Седовласый мужчина с пересекающим лицо шрамом сидел в глубоком кресле возле остывающего камина. У его ног, свернувшись клубком, дремал черный кот, время от времени приоткрывавший то один, то другой глаз, чтобы рассказчик не замолкал, уж очень интересно тот говорил.
– Я убил ее. Хотел напугать, но страх ей неведом… Как неведома тьма – яркому солнцу, или засуха – безбрежному океану… Боль, вот все что мне осталось… Знаю, за что господь наказал меня такой болью… За убиенных, за пытанных, за служение мое верное… Да… Грешен я?
Кот дернул ухом и едва слышно мяукнул. Было совершенно непонятно, согласен ли он с этим утверждением, но рассказчику необходим был слушатель.
– Прошел ровно год, как ее не стало, но я чувствую – она рядом. Она ждет меня! Сегодня ночью я попрошу ее в очередной раз прийти и забрать меня с собой! И простить… Я устал быть живым мертвецом и видеть тех, жизни которых забрал. Теперь они со мной каждый день. Пусть. Я давно привык и уже не пугаюсь их перекошенных физиономий, прозрачных тел и безумного блеска в мертвых глазах.
Кот поднялся, выгнул спину и, широко зевнув, запрыгнул на колени к мужчине.
Рука рассеянно погладила черную шерсть, кот мурлыкнул, устраиваясь поудобнее, и наконец заснул. Он не помнил, почему остался один и когда придет его хозяйка, но знал, что должен ждать ее вместе с этим печальным человеком. А рассказчик меж тем продолжал говорить, не обращая внимания на то, что его уже никто не слушает.
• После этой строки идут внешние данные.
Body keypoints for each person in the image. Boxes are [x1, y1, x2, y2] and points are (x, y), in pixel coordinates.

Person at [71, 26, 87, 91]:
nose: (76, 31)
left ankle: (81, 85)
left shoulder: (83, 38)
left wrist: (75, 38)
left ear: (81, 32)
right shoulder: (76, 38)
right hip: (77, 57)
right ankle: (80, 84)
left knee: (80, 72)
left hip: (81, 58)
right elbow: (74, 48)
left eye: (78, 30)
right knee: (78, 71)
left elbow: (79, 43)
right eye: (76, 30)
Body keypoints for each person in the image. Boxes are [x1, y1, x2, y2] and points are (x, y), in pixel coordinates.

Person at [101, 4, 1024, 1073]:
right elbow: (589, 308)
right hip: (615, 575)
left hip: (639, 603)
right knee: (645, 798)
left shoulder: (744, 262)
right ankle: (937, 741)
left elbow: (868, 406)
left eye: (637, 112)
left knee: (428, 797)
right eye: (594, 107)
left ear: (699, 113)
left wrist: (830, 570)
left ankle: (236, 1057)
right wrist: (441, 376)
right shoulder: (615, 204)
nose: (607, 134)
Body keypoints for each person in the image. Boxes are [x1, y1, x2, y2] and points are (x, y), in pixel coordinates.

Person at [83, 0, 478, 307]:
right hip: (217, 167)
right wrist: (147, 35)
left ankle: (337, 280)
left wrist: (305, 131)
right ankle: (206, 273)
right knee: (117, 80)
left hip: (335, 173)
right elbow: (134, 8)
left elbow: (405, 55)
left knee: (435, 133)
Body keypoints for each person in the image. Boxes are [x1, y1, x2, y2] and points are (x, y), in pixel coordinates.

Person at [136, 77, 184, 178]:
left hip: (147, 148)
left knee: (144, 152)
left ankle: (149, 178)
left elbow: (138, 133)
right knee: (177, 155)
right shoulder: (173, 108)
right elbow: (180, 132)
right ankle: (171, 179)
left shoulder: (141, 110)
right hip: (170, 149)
– Я ищу ее в круговерти лиц, прислушиваюсь к голосам в надежде различить среди них звонкий колокольчик ее смеха. Но все напрасно. Она покинула меня навсегда, не оставив даже надежды на новую встречу. Веры в прощение больше нет. А ведь все могло быть совсем иначе…
– Куда прешь, урод! – рявкнул голос из притормозившего на мгновение черного джипа, добавил еще пару нелестных эпитетов, и машина рванулась вперед, обдав Макса облаком пыли. Светофор призывно запиликал, поторапливая особо неторопливых пешеходов, и тут же зажегся красным.
Ну и денек! Одним словом, понедельник – день тяжелый! Сначала утром выяснилось, что его фирме отказано в пролонгации лицензии, затем заглохла машина. Пришлось везти ее на станцию техобслуживания, а когда Макс уже собрался плюнуть на все и для снятия стресса закатиться с другом в бар, раздался звонок.
– Максим Александрович? – вежливо поинтересовался незнакомый женский голос.
– Слушаю! – буркнул он с неохотой. Наверняка опять огорошат: или поставки сорвались, или груз застрял в Тмутаракани.
– Меня зовут Инесса Игоревна. У меня для вас неприятная новость: ваш дед, Захаров Александр Петрович, умер сегодня утром. Также я должна сообщить, что у меня на руках находится завещание покойного. Скажите, когда мы сможем с вами встретиться?
Макс даже отстранил трубку от уха и озадаченно повертел в руках, разглядывая. Дед? Ну, насколько он знал, оба его деда живы-здоровы. Один загорает сейчас с новой женой где-то в Крыму, второй живет в деревне Макеевка Тверской области. И хотя занятой внук не навещал его уже лет десять, но точно знал, что дед Василий еще ого-го! Каждый месяц присылал Максиму по бутылке первача, который равнодушный к крепким напиткам Макс ставил в бар, а иногда баловал друзей, любящих заглядывать в его холостяцкую квартиру.
– Э‑э… – он наконец перестал разглядывать трубку и решил внести ясность. – Девушка, мне кажется, вы ошиблись. У меня с родственниками все в порядке. Я точно знаю, что…
– Ваша информация неверна! – Вежливо, но твердо перебила настырная девица. Хотя, может, и не девица. Может, дама бальзаковского возраста? Черт их определишь, этих служительниц закона. Вместе с юридическим образованием они словно получают умение говорить бесстрастно и навязчиво! – Вы – Воронцов Максим Александрович?